Tymoshenko had already taken precautions against hard times. To defend her business and her clout, she went into politics herself. In December 1996, she was elected to parliament from a constituency in Kirovograd Oblast. To comply with the law, she resigned as president of YES. Formally, her father-in-law, Hennady Tymoshenko, now heads the company. In reality, Yulia Tymoshenko remains in change.

Meanwhile, Tymoshenko’s activities and business connections with Lazarenko had begun to attract international media attention. On April 9, 1997, the New York Times reported that Lazarenko owned a share in YES which, the paper claimed, earned the prime minister $200 million a year. The government rejected the report as "bare-faced libel" but, at the beginning of June, a group of Verkhovna Rada deputies accused YES of misappropriating $3 billion in humanitarian and technical aid. YES denied the accusations.

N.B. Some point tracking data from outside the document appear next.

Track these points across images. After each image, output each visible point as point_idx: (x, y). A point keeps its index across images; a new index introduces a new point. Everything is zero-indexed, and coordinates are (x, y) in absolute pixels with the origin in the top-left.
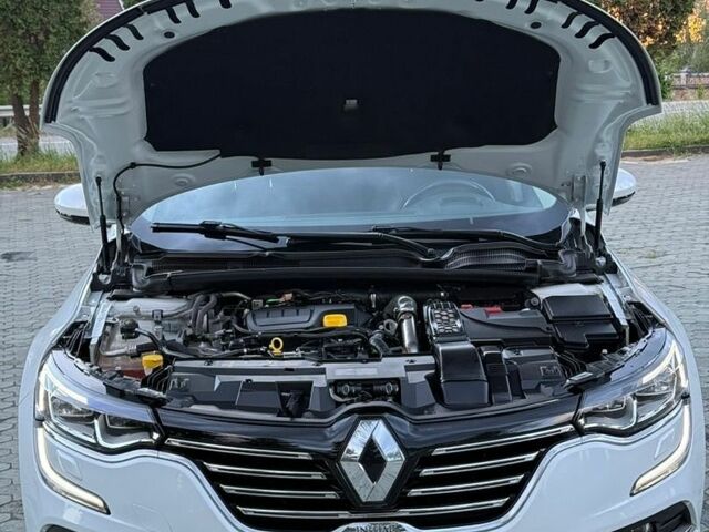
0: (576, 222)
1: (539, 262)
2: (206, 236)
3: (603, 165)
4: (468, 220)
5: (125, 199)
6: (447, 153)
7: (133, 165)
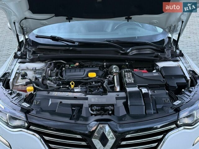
0: (169, 38)
1: (159, 54)
2: (52, 40)
3: (183, 22)
4: (135, 37)
5: (25, 28)
6: (131, 17)
7: (26, 18)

In July last year, Lazarenko was forced to resign. This was a blow to Tymoshenko and her company. One sign of the company’s loss of influence came when the Ukrainian government suspended a non-commercial competition for a 26 percent stake in Khartsyzsk Piping Plant in Donetsk Oblast, which YES had won. Khartsyzsk Piping, which manufactures large-diameter pipes for transporting Gazprom’s gas from Russia to Europe, was to have been a major source of profits and would have played a key role in YES‘s efforts to force its rivals out of the gas market. Under Ukraine’s new premier, Valeriy Pustovoitenko, YES was edged out of the wholesale gas market and lost valuable tax privileges.

Pustovoitenko’s administration dispatched an army of auditors and inspectors to Dnipropetrovsk, Lazarenko’s and Tymoshenko’s stronghold. This hamstrung YES‘s activities. Observers said the new government was using the same tactics against Lazarenko that he had used against his own political opponents in the past.

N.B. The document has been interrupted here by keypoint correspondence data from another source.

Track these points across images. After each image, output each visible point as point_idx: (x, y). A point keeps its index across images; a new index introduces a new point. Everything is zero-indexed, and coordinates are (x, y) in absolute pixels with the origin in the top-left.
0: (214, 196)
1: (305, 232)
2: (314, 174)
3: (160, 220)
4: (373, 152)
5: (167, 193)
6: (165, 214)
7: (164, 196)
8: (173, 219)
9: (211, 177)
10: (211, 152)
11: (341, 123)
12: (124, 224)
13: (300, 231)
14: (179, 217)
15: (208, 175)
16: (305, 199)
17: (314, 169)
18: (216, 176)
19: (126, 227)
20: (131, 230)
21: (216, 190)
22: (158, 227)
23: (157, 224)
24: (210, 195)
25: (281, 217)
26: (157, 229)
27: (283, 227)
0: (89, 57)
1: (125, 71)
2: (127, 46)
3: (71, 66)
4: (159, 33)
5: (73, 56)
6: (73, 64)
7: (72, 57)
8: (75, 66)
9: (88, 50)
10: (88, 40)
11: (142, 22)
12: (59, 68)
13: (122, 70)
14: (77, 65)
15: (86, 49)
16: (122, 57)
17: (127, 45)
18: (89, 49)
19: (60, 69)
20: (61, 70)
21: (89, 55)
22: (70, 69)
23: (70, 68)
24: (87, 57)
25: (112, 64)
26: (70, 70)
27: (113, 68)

The government accused YES of monopolizing the gas market and "barterizing" the economy. At the end of September 1997, the State Anti-Monopoly Committee brought several charges of dumping against YES before the General Prosecutor’s office. In late November, the Prosecutor General asked parliament to lift Tymoshenko’s parliamentary immunity and to allow criminal charges to be filed against her. Tymoshenko was accused of attempting to smuggle $26,000 from Ukraine to Moscow in 1995. When Lazarenko came to her defense, the Prosecutor General launched criminal proceedings against Lazarenko himself, accusing him of embezzling 5 million hryvnyas ($2.7 million) from state coffers to restore his dacha outside Kyiv. And on January 15 this year, the Prosecutor General’s press service reported that it would launch criminal proceedings against Lazarenko. Like Tymoshenko, however, Lazarenko enjoys parliamentary immunity, and there is so far no sign that parliament is likely to lift it.

Tymoshenko and Lazarenko have used the media they control to counter-attack and wage a smear campaign against the government in general and President Kuchma in particular. Tymoshenko has called for early presidential elections, to be held not in 1999, as scheduled, but in the fall of 1998. The Ukrainian press calls this "the war of compromising information (kompromat)."

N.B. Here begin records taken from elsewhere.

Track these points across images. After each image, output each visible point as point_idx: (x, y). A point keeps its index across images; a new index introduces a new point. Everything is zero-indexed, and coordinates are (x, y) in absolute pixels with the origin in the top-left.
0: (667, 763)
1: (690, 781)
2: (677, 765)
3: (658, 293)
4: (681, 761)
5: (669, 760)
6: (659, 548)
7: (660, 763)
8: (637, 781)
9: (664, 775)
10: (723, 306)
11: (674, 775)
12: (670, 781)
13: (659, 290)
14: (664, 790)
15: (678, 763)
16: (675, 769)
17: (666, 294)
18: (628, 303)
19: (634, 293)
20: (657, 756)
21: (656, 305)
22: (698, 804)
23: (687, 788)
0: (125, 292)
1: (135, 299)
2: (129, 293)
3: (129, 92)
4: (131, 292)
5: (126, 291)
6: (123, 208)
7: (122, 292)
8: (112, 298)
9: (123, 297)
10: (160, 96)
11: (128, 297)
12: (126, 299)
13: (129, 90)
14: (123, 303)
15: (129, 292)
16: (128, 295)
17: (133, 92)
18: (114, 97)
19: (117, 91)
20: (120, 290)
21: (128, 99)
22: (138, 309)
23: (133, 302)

Lazarenko and Tymoshenko have a lot at stake. If they lose in this year’s parliamentary elections, they may lose everything, including their personal freedom. The latest opinion polls show Hromada lagging behind the Communists, the bloc of Socialists and Agrarians, the right-wing Rukh, and the pro-presidential People’s Democratic Party (NDP). But while Hromada currently commands only four percent in the polls, is far ahead of the twenty-plus other parties. That should allow Hromada to pass the four percent threshold that, according to Ukraine’s new electoral law, a party or block must overcome in order to win representation in the legislature. Whether that will be enough to permit Tymoshenko to become emerge from the shadows as Ukraine’s first woman prime minister is another matter.

NOTES:

1. Halytski kontrakty, No. 49, 1997

2. Wall Street Journal, April 4, 1997

Oleg Varfolomeyev works for an English-language business weekly in Kyiv.